You know by now I'm into my seasonal eats, but blueberries are so nutrition-packed that if I ever crave them off-season, I make an exception. This doesn't mean I buy fresh blueberries in February (YUCK!). Instead, I head over to the frozen isle. They're just as good, since they get flash-frozen at the peak of their season (which is May-August, btw). This way I never miss out on flavor or nutrients.

When we're talking about cooking with blueberries, there's a slight difference between fresh and frozen. Some recipes for baked goods -- like muffins, loaves, and pies -- often cook better using the frozen version. But there's something about the crunchy skin and gooey center of a fresh berry that makes me weak in the knees. And when they're frozen, they almost taste like candy. Humina-humina. More cooking tips in this week's episode of #MichellesMondayMinute. And in honor of July 4th this week, I'm dishing out a recipe for Red White & Blue Popsicles, featuring badass blueberries, yummy strawberries, and full fat coconut milk

HAPPY INDEPENDENCE DAY! Eat freely, my good friends, and I'll catch you on the flip-side.

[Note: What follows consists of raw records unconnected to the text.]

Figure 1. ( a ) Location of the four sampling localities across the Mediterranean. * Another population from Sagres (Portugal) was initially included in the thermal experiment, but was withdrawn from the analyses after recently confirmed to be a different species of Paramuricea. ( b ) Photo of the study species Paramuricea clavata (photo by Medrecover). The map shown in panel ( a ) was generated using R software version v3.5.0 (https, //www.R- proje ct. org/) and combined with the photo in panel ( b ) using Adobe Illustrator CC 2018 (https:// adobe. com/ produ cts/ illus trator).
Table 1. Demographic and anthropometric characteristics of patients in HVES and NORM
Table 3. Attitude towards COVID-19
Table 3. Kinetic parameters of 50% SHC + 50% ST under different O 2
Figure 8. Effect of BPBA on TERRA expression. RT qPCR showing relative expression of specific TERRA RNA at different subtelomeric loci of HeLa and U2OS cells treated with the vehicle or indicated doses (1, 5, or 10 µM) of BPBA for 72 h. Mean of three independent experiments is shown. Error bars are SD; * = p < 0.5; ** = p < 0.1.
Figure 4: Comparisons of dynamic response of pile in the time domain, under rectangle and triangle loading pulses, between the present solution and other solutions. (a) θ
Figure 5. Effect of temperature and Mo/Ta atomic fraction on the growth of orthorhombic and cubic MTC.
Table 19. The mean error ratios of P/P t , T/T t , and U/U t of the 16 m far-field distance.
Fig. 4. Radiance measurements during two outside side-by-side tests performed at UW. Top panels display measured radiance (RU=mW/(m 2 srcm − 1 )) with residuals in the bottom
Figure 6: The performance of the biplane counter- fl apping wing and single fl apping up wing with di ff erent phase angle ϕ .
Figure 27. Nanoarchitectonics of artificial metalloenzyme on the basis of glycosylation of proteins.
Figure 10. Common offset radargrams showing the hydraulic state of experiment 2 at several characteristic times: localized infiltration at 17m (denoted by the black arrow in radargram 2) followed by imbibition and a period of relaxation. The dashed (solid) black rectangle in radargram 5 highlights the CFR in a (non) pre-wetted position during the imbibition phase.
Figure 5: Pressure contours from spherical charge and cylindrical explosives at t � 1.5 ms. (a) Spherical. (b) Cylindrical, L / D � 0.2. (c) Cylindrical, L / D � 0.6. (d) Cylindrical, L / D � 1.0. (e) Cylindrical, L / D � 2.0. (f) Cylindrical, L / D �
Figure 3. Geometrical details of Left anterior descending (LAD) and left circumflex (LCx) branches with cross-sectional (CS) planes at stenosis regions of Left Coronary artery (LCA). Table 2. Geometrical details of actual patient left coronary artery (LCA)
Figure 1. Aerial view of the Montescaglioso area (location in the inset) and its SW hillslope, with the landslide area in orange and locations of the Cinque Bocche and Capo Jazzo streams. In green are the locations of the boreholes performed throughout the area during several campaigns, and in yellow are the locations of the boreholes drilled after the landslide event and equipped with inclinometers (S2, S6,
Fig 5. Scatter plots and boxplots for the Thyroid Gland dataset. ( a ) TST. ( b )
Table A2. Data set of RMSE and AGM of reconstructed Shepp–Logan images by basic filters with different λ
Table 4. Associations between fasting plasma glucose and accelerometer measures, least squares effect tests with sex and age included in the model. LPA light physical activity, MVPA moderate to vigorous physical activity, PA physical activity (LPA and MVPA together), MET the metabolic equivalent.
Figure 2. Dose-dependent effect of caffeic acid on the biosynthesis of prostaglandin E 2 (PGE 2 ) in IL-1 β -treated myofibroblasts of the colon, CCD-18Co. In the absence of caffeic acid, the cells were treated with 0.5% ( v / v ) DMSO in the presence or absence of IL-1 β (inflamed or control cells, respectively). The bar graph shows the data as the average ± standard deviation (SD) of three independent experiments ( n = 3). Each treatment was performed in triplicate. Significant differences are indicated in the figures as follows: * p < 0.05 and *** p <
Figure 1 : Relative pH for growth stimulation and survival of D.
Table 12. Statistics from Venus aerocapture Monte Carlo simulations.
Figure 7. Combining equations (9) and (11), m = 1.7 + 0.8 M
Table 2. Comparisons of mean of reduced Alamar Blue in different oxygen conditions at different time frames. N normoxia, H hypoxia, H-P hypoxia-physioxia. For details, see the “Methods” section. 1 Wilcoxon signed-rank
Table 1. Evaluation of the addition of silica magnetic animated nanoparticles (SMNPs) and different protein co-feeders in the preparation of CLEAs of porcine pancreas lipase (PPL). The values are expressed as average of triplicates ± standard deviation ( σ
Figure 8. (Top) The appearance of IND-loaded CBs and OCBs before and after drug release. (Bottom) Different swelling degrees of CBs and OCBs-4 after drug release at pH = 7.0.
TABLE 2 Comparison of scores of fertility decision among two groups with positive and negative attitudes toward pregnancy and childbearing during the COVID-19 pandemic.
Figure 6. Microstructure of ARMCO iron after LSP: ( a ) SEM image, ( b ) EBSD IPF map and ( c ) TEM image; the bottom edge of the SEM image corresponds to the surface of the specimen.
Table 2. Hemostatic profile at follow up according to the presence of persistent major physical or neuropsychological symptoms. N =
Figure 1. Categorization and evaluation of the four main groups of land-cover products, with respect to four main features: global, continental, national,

Red White & Blue Patriotic Popsicles
Servings: 6

1.5 c. fresh organic strawberries, hulled
1 can full fat coconut milk
2 tsp. vanilla extract
3 tbsp. maple syrup, divided
1 c. fresh organic blueberries


  1. In a food processor, mix strawberries and 1 tbsp. maple syrup until well blended. Pour into small mixing bowl.
  2. Rinse out processor, then mix coconut milk, 2 tbsp. maple syrup, and vanilla until well blended. Pour into separate mixing bowl.
  3. Add a small handful of blueberries into each popsicle mold (I use this one, but any will do). Pour coconut milk into molds slightly more than the halfway mark. Pour strawberry mixture over coconut milk to top off each mold. Using a knife or chopstick, gently swirl the strawberry mixture around to create a swirl pattern with the coconut milk.
  4. Freeze for at least 5-6 hours, or overnight. Enjoy!